TEXT SEGMENT »
In yet another example of a church property becoming cultural space …
… the former Christian Science Children’s Sunday School Building is now the home of the Boston Symphony Youth Orchestras.
The location is one of the most stunning in Boston (below). The design (I.M. Pei and others) around the “mother church” of Christian Science is one of the most awe-inspiring, serene spaces in the city.
It is, in actuality if not in name, an outdoor cathedral.
I am not a student of architecture. But I think, at its core, there must be an element of visual music. This picture, to me, is like a full-on major chord and the overtones just float off into those little wisps of cirrus clouds above.
It is, in a word, harmonious.
James Joyce, for whom we have had two dogs named “Ulysses,” adopted Thomas Aquinas’ aesthetic theory for his own. (If you’re still with me after that sentence, ten points.)
This aesthetic theory saw beauty as a reflection of the harmony and order in the universe.
This may be why we experience a little tingle when we are in the presence of beauty. For a brief moment, we “feel” the harmony of the universe. We re-sonate (re-sound) with it.
These moments are brief because, well, the universe is also wildly chaotic and disordered.
We look at the night sky and think: immovable, unchanging, eternal. But the universe’s time is not our time. In an amount of time that we cannot even imagine, all of those stars will be gone. And at this very moment, new galaxies, galaxies that dwarf our poor little Milky Way, are being birthed out of thermodynamic chaos.

DATASET ENTRIES »
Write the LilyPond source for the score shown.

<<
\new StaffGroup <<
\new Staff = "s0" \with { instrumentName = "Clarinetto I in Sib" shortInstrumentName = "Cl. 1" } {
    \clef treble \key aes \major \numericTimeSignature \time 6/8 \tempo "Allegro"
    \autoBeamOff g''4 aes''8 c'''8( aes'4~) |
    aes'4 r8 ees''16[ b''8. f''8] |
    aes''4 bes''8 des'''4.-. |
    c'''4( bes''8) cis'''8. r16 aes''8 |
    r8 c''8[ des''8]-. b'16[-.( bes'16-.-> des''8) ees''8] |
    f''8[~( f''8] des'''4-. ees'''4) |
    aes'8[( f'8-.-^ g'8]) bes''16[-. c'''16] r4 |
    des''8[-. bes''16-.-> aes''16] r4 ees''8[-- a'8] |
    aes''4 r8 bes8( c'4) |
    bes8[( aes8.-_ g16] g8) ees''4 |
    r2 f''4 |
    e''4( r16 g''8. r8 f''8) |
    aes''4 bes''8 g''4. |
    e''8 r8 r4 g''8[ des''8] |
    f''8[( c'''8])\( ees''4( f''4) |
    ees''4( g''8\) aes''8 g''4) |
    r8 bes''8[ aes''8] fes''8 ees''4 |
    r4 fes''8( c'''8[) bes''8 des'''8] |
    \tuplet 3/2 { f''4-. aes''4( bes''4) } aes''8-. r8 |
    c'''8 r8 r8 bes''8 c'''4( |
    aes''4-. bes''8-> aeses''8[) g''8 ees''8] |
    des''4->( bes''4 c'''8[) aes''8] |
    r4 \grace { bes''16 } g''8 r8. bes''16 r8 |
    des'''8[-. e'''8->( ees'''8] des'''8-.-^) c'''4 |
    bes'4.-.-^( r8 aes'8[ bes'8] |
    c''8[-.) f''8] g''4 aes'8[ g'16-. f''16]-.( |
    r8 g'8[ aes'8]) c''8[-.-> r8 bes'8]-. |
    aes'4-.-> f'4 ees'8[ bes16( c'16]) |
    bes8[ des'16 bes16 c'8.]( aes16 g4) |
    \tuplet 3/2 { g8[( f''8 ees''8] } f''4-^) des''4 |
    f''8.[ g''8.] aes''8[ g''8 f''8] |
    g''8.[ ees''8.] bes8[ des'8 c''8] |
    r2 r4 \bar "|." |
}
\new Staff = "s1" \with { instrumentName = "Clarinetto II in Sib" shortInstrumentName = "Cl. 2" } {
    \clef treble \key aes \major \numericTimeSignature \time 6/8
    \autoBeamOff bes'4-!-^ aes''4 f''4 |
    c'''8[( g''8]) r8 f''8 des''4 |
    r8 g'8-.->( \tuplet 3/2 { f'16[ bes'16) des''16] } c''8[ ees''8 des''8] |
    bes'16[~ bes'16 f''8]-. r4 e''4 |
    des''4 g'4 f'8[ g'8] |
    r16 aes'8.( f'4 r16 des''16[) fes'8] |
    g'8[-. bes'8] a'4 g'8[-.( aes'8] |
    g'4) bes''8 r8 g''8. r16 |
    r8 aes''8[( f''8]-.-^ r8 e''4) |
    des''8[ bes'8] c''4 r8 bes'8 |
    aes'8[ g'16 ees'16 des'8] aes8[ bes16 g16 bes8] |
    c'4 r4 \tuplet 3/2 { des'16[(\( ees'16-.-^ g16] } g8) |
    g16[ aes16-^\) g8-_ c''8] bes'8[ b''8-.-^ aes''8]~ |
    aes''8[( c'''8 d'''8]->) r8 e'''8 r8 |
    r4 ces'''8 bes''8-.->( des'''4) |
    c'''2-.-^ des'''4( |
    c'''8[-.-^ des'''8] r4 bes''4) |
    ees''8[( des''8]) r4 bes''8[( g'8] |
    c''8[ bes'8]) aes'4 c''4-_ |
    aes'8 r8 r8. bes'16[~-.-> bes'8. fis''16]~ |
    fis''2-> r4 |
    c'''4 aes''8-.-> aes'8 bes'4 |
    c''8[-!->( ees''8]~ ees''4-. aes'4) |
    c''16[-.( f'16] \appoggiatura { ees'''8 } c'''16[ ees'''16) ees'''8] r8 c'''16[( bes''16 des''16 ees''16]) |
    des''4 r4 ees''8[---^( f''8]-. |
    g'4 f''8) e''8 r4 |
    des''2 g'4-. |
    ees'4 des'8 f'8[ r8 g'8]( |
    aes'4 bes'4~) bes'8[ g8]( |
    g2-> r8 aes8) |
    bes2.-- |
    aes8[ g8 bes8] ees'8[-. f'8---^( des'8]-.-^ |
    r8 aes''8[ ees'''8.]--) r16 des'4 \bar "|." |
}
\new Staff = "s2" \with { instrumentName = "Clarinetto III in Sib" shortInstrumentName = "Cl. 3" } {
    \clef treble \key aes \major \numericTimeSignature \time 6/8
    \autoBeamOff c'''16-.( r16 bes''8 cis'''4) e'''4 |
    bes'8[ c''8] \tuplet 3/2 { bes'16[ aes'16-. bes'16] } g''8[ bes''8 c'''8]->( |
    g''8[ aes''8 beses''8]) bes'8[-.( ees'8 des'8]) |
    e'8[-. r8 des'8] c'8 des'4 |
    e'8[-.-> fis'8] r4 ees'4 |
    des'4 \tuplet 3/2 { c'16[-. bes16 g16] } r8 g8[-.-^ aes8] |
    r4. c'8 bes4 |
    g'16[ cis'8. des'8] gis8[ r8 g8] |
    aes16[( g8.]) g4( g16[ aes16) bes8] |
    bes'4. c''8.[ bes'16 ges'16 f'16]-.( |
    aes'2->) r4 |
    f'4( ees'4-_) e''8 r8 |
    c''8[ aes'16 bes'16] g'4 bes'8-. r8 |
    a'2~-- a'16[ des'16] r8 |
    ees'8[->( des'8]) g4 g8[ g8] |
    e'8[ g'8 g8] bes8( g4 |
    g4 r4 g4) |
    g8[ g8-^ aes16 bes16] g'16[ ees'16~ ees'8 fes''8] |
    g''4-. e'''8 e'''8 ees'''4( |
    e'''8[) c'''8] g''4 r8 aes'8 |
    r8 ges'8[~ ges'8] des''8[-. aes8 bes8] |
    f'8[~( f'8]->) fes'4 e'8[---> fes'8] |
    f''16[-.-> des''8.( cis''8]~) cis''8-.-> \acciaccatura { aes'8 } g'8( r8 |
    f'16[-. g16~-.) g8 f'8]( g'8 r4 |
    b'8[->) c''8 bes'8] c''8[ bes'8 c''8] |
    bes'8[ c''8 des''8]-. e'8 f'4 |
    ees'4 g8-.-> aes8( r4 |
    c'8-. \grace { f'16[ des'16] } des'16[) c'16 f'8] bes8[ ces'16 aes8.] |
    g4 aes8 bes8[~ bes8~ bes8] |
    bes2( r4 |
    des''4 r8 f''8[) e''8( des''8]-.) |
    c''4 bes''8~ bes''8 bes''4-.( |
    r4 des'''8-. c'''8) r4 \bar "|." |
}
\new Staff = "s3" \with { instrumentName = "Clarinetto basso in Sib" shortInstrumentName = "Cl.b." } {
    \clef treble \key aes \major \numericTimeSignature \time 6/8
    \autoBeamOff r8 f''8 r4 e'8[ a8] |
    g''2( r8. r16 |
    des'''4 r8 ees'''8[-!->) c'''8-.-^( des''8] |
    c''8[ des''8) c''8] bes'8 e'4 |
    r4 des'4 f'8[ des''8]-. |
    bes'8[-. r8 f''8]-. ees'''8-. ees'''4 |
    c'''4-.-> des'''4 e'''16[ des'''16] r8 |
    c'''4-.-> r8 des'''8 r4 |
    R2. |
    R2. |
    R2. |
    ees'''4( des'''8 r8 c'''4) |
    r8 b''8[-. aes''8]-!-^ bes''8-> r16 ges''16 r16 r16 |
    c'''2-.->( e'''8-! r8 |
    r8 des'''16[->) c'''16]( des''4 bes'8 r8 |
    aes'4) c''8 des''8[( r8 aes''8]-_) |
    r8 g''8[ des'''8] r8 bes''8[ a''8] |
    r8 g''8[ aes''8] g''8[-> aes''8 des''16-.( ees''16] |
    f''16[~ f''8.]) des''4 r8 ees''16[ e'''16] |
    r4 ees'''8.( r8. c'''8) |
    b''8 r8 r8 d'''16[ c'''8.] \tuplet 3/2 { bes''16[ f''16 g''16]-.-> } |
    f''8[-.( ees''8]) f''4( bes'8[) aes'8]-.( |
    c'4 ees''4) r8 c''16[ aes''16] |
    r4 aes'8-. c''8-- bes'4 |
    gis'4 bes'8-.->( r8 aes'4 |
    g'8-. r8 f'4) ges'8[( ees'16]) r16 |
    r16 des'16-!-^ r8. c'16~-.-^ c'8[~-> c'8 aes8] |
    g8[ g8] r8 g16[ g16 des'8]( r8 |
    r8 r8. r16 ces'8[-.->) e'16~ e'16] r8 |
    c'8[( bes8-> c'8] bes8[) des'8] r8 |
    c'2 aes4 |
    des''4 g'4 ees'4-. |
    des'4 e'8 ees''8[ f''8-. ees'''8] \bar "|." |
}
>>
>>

CHALLENGES »
1. Find every line in the rows that contains the string "grace" and copy each one, treating uppercase and lowercase as different.
2. Carry on the essay about beauty and harmony from the point where it stops.

WRITTEN ANSWERS »
1.
    r4 \grace { bes''16 } g''8 r8. bes''16 r8 |
    c'8-. \grace { f'16[ des'16] } des'16[) c'16 f'8] bes8[ ces'16 aes8.] |

2.
So those brief moments of beauty, of harmony do something to us. They change us. Personally, I’m still trying to figure out how and why.
Kerry and I were at this building for celebratory occasion: the dedication of a student lounge in the building, named in honor of someone with whom I went to grammar school. But, as very rarely happens in life—Carl Jung called this synchronicity—there was another reason why we were there.
This gets a little confusing, so bear with me as I untangle.
Twenty years ago, we were invited to dinner at … well, we’ll call her Laura (because that’s her name) and Michael’s house. At the time, Kerry and Laura were business associates on their way to what would become a wonderful friendship. Michael was an affable host, witty, good conversationalist until, somewhere in the middle of the salad, the words “Sacred Heart” came up.
It was then we realized that the two grown men sitting at the table, who hadn’t seen each other in thirty years, had been at one time just kids wearing cassocks and surplices, looking like little Christmas candles, together in the Sacred Heart Boy Choir.
We knew each other.
More than that, we had shared a formative musical experience at a very young age. This choir was, arguably, the premier boys’ choir in the area. We worked with the Boston Symphony Orchestra on so many occasions that going on stage at Symphony Hall became, quite literally, routine. We worked with the Boston Opera Company under the formidable direction of Sarah Caldwell. And survived.
Kids being kids, we almost certainly had no idea how important these experiences were.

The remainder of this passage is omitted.